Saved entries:
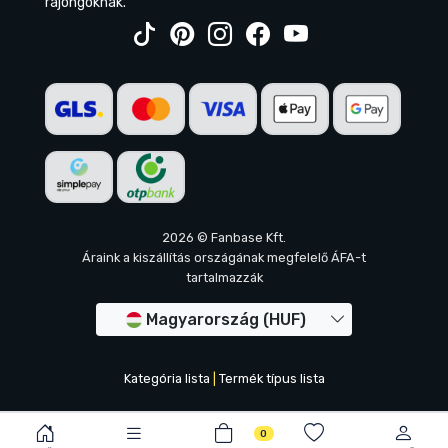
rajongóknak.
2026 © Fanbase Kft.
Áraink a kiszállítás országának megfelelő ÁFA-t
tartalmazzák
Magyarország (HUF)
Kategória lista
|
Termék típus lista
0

## Exercise prompt
From the first line above to the last, copy the records exactly but omit the pictures.

## The completed task
rajongóknak.
2026 © Fanbase Kft.
Áraink a kiszállítás országának megfelelő ÁFA-t
tartalmazzák
Magyarország (HUF)
Kategória lista
|
Termék típus lista
0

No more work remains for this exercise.